What you have to do>
Starting at the first line of the data and ending at the line that contains "5: (133, 2)", output those lines as a Markdown table with columns n and Line. Number each row and skip blank lines.

Material for this task>
========================================================================

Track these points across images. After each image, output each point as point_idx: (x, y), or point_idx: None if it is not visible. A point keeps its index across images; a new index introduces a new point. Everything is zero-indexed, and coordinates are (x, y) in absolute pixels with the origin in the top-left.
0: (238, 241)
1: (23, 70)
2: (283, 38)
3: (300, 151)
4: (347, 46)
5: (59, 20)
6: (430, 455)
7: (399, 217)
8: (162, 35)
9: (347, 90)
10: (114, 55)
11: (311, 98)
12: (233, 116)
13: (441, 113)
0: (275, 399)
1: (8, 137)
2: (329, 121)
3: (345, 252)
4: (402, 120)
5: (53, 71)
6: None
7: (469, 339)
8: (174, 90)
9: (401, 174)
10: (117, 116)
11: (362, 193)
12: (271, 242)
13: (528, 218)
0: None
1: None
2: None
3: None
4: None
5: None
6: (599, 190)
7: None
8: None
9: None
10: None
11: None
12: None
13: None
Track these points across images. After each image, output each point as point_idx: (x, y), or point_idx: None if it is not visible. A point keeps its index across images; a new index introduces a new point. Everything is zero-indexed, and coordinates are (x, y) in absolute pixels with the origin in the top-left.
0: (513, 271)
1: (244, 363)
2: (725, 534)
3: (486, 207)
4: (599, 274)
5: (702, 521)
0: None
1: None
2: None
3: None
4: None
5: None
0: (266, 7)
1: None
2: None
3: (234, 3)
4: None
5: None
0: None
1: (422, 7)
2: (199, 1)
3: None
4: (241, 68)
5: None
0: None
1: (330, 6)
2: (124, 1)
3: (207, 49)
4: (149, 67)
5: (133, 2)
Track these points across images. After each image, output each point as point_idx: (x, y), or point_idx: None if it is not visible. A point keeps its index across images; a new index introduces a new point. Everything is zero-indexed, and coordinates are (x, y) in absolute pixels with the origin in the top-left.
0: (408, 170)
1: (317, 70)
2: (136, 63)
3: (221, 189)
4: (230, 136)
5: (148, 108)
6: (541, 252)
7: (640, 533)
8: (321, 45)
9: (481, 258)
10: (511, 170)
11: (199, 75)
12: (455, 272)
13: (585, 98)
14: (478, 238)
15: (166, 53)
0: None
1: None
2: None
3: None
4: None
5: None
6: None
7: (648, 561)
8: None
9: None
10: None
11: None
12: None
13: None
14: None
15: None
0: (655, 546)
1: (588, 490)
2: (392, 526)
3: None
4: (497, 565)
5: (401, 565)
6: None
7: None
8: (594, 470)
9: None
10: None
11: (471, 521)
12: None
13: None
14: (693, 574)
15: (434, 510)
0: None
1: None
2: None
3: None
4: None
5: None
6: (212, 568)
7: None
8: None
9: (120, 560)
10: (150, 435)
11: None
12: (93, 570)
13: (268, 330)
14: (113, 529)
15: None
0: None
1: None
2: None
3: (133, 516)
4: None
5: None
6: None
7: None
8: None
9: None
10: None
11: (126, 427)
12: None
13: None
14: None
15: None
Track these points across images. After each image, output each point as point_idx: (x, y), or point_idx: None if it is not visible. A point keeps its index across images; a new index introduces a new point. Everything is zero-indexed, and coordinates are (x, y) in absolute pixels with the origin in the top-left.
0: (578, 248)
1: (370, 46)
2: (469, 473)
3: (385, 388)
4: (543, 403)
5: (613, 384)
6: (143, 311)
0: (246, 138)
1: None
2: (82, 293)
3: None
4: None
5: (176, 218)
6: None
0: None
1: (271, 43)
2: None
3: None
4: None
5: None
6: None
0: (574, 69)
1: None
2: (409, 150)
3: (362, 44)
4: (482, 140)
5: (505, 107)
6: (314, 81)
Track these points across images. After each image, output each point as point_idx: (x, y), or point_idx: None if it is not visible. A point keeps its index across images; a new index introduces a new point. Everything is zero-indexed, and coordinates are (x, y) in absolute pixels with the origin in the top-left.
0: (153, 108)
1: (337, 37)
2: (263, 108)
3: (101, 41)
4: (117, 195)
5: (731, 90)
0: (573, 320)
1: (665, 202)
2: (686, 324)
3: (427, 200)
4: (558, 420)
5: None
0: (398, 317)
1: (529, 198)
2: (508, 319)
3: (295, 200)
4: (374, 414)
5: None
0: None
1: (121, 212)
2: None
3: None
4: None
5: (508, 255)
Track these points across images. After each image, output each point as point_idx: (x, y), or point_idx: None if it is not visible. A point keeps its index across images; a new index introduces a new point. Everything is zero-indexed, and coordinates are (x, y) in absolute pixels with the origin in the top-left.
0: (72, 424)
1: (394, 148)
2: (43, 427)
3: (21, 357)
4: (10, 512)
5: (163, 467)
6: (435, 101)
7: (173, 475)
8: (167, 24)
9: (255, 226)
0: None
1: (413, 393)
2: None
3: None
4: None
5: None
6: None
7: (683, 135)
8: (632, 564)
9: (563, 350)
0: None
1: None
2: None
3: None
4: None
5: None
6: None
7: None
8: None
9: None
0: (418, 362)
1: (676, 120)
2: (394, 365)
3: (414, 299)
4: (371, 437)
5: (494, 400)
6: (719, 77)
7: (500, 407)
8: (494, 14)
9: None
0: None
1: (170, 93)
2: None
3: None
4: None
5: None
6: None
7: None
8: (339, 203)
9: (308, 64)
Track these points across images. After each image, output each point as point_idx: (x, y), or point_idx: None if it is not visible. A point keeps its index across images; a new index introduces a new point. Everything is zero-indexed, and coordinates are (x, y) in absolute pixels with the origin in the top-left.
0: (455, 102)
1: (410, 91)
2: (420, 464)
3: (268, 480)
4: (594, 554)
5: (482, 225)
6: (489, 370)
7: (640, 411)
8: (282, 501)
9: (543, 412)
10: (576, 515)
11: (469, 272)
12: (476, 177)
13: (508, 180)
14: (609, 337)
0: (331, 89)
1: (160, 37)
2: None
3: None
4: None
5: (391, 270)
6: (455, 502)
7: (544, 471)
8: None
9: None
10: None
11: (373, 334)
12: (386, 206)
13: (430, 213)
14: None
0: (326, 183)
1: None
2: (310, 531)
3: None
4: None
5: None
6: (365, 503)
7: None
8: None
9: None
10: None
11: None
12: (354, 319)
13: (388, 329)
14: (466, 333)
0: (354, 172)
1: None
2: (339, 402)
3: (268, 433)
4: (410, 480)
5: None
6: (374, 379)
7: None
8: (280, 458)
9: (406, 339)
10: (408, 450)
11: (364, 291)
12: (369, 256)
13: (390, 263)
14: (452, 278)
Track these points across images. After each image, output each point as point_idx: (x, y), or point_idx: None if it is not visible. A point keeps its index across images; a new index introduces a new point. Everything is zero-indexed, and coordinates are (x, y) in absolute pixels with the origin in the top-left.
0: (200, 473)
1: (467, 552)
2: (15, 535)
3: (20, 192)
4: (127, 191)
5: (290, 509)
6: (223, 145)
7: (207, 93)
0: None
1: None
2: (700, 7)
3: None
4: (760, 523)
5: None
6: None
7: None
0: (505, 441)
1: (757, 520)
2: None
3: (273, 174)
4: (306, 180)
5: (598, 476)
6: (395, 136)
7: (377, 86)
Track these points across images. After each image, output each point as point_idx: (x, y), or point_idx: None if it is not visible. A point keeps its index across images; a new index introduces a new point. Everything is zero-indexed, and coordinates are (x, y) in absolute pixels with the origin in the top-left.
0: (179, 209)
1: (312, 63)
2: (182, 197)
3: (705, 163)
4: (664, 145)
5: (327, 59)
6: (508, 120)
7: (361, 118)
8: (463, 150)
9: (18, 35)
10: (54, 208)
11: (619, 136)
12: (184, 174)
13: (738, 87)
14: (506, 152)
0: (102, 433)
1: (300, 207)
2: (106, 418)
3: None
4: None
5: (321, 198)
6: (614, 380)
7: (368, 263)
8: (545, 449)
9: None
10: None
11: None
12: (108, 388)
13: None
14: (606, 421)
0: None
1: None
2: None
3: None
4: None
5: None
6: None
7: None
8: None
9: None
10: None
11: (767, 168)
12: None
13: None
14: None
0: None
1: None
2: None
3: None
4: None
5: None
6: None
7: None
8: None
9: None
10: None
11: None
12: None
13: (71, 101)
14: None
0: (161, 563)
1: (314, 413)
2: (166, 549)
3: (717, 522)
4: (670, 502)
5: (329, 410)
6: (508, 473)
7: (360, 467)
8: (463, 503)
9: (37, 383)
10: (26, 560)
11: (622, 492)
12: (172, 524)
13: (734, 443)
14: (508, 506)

========================================================================

Answer in full>
| n | Line |
|---|---|
| 1 | Track these points across images. After each image, output each point as point_idx: (x, y), or point_idx: None if it is not visible. A point keeps its index across images; a new index introduces a new point. Everything is zero-indexed, and coordinates are (x, y) in absolute pixels with the origin in the top-left. |
| 2 | 0: (238, 241) |
| 3 | 1: (23, 70) |
| 4 | 2: (283, 38) |
| 5 | 3: (300, 151) |
| 6 | 4: (347, 46) |
| 7 | 5: (59, 20) |
| 8 | 6: (430, 455) |
| 9 | 7: (399, 217) |
| 10 | 8: (162, 35) |
| 11 | 9: (347, 90) |
| 12 | 10: (114, 55) |
| 13 | 11: (311, 98) |
| 14 | 12: (233, 116) |
| 15 | 13: (441, 113) |
| 16 | 0: (275, 399) |
| 17 | 1: (8, 137) |
| 18 | 2: (329, 121) |
| 19 | 3: (345, 252) |
| 20 | 4: (402, 120) |
| 21 | 5: (53, 71) |
| 22 | 6: None |
| 23 | 7: (469, 339) |
| 24 | 8: (174, 90) |
| 25 | 9: (401, 174) |
| 26 | 10: (117, 116) |
| 27 | 11: (362, 193) |
| 28 | 12: (271, 242) |
| 29 | 13: (528, 218) |
| 30 | 0: None |
| 31 | 1: None |
| 32 | 2: None |
| 33 | 3: None |
| 34 | 4: None |
| 35 | 5: None |
| 36 | 6: (599, 190) |
| 37 | 7: None |
| 38 | 8: None |
| 39 | 9: None |
| 40 | 10: None |
| 41 | 11: None |
| 42 | 12: None |
| 43 | 13: None |
| 44 | Track these points across images. After each image, output each point as point_idx: (x, y), or point_idx: None if it is not visible. A point keeps its index across images; a new index introduces a new point. Everything is zero-indexed, and coordinates are (x, y) in absolute pixels with the origin in the top-left. |
| 45 | 0: (513, 271) |
| 46 | 1: (244, 363) |
| 47 | 2: (725, 534) |
| 48 | 3: (486, 207) |
| 49 | 4: (599, 274) |
| 50 | 5: (702, 521) |
| 51 | 0: None |
| 52 | 1: None |
| 53 | 2: None |
| 54 | 3: None |
| 55 | 4: None |
| 56 | 5: None |
| 57 | 0: (266, 7) |
| 58 | 1: None |
| 59 | 2: None |
| 60 | 3: (234, 3) |
| 61 | 4: None |
| 62 | 5: None |
| 63 | 0: None |
| 64 | 1: (422, 7) |
| 65 | 2: (199, 1) |
| 66 | 3: None |
| 67 | 4: (241, 68) |
| 68 | 5: None |
| 69 | 0: None |
| 70 | 1: (330, 6) |
| 71 | 2: (124, 1) |
| 72 | 3: (207, 49) |
| 73 | 4: (149, 67) |
| 74 | 5: (133, 2) |